In the 1920’s Egyptians gained independence from the Americans and have been running the Egyptian Evangelical Presbyterian Church since then. The actual name of the church varies depending on who you are talking to or what time period you are reading about, but for all intents and purposes, it is the same as the PC(USA), it’s just in Egypt, run by Egyptians.
For those of you not in the Presbyterian Church, a synod is simply a governmental body. In the U.S., the structure of the Presbyterian government goes like this: Local Church Session à Presbytery à Synod à General Assembly. Each level encompasses a larger geographical area than the last, with the General Assembly covering the entire country. The church in Egypt has the same structure but the Synod is the largest level. There are eight presbyteries and 312 churches in the Synod of the Nile.
So when we talk about the History of the Synod of the Nile, we are really talking about the history of the Presbyterian Church in Egypt, beginning with the first missionaries from the U.S. Whoa! That was a mouthful.
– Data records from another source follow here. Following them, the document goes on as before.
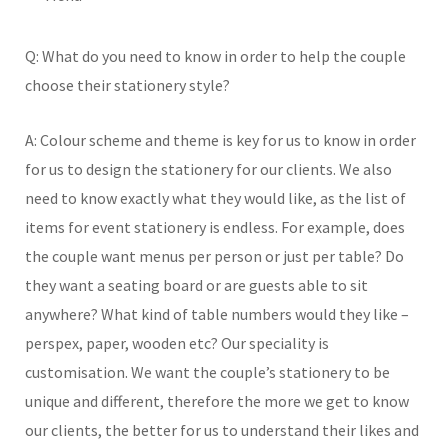
Q: What do you need to know in order to help the couple
choose their stationery style?
A: Colour scheme and theme is key for us to know in order
for us to design the stationery for our clients. We also
need to know exactly what they would like, as the list of
items for event stationery is endless. For example, does
the couple want menus per person or just per table? Do
they want a seating board or are guests able to sit
anywhere? What kind of table numbers would they like –
perspex, paper, wooden etc? Our speciality is
customisation. We want the couple’s stationery to be
unique and different, therefore the more we get to know
our clients, the better for us to understand their likes and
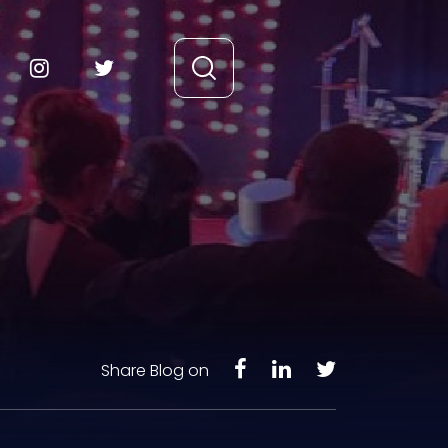
Share Blog on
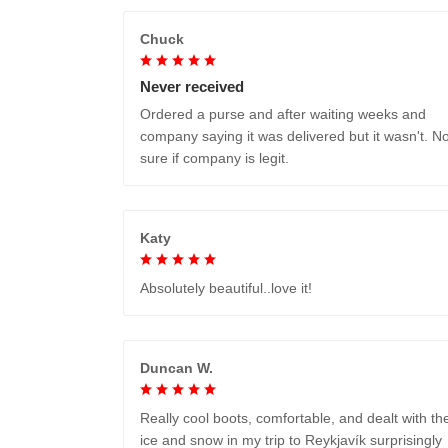
Chuck
Never received
Ordered a purse and after waiting weeks and
company saying it was delivered but it wasn't. No
sure if company is legit.
Katy
Absolutely beautiful..love it!
Duncan W.
Really cool boots, comfortable, and dealt with th
ice and snow in my trip to Reykjavík surprisingly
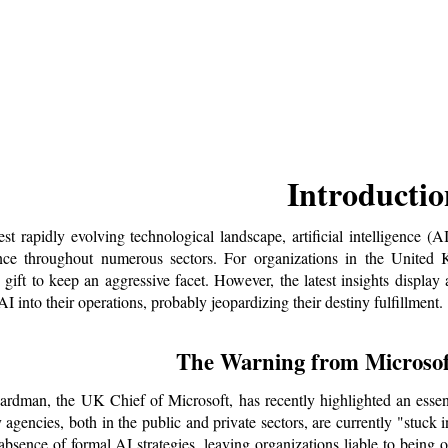
Introductio
test rapidly evolving technological landscape, artificial intelligence (
ce throughout numerous sectors. For organizations in the United Ki
 gift to keep an aggressive facet. However, the latest insights display
I into their operations, probably jeopardizing their destiny fulfillment.
The Warning from Microsof
rdman, the UK Chief of Microsoft, has recently highlighted an essent
 agencies, both in the public and private sectors, are currently "stuck 
absence of formal AI strategies, leaving organizations liable to being 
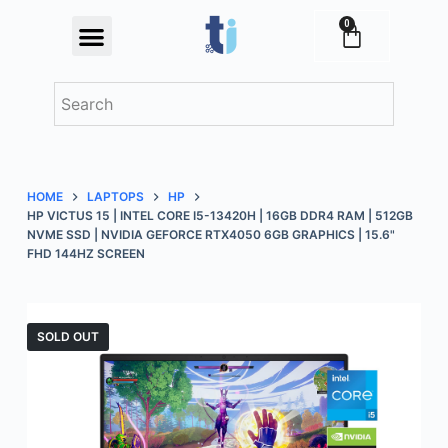
S
0
Festival Offers
k
i
p
t
o
c
HOME
LAPTOPS
HP
o
HP VICTUS 15 | INTEL CORE I5-13420H | 16GB DDR4 RAM | 512GB
n
NVME SSD | NVIDIA GEFORCE RTX4050 6GB GRAPHICS | 15.6"
FHD 144HZ SCREEN
t
e
n
t
SOLD OUT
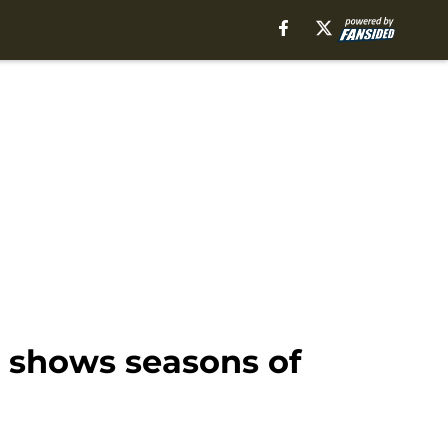
9 shows seasons of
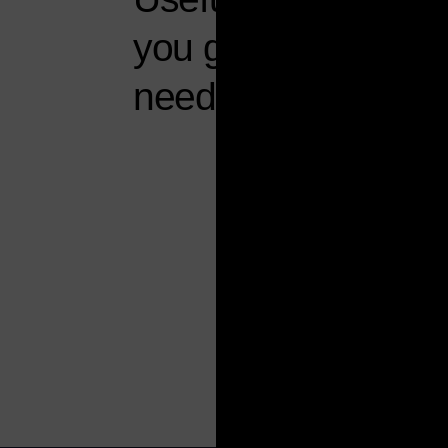
you get what you
need, seamlessly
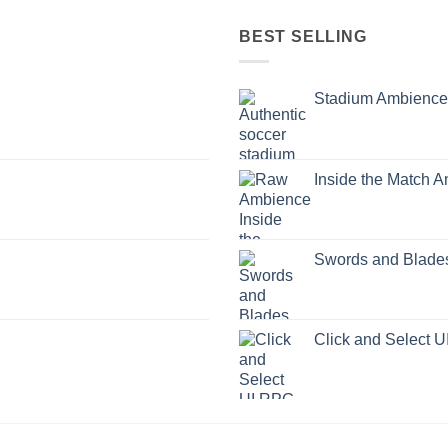
BEST SELLING
Stadium Ambience
Inside the Match 
Swords and Blade
Click and Select 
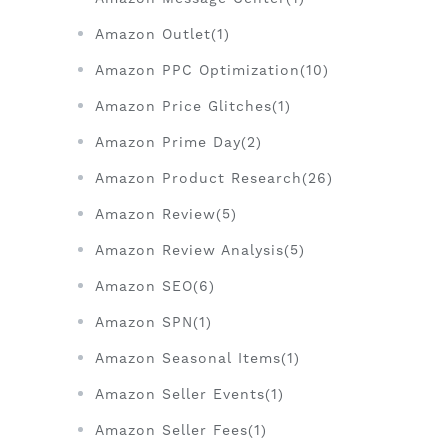
Amazon Outlet(1)
Amazon PPC Optimization(10)
Amazon Price Glitches(1)
Amazon Prime Day(2)
Amazon Product Research(26)
Amazon Review(5)
Amazon Review Analysis(5)
Amazon SEO(6)
Amazon SPN(1)
Amazon Seasonal Items(1)
Amazon Seller Events(1)
Amazon Seller Fees(1)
Now back to the present day. Last night at Kasr El Doubara Church we celebrated the 150th Anniversary of the Synod. The large church was packed with Egyptians from all over the country, forty some odd foreigners including Americans, Scots, Dutch, Germans, and Canadians, and representatives from each major religion/denomination in Egypt, including Islam. In fact the most prominent Muslim from Al Azhar Mosque, the center of Islamic thinking, attended and gave a very inclusive speech. His name in the program is Grand Imam Dr. Mohamed Said Tantawy. Marian McClure, Director of the Worldwide Ministries Division of the Presbyterian Church (effectively my boss) gave the keynote address. There were representatives of the Roman Catholic Church and The Coptic Catholic Church, and the Mayor of Cairo delivered a speech. This whole celebration was a BIG DEAL, attracting all kinds of “powerful people.” Martha Roy, the 92 year-old musicologist who plays the organ at St. Andrews was given special recognition. Victor Makari (a native Egyptian who now lives in the U.S. and works for the PC(USA)) spoke about Martha said she had known five generations of his family starting with his grandfather, down to his grandson. Amazing!
I hope all is well with you. Be sure to drop me an email sometime. I always enjoy hearing from home. Take care!